- _RECORDS TO PROCESS_
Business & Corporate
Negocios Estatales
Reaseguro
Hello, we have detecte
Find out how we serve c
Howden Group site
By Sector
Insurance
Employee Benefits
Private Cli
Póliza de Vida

--

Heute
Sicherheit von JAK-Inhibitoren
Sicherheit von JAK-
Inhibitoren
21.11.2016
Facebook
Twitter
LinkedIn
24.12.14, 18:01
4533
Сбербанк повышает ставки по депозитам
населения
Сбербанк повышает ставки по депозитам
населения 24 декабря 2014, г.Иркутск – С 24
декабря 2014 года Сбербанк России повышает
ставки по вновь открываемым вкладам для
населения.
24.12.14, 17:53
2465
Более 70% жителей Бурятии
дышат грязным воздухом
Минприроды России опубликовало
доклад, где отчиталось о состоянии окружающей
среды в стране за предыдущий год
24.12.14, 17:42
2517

- _WHAT YOU HAVE TO DO_
Search the listing above for the lines with "населения 24 декабря 2014, г.Иркутск – С 24" and "Минприроды России опубликовало", then output those lines and all lines between them exactly.

- _WORKED SOLUTION_
населения 24 декабря 2014, г.Иркутск – С 24
декабря 2014 года Сбербанк России повышает
ставки по вновь открываемым вкладам для
населения.
24.12.14, 17:53
2465
Более 70% жителей Бурятии
дышат грязным воздухом
Минприроды России опубликовало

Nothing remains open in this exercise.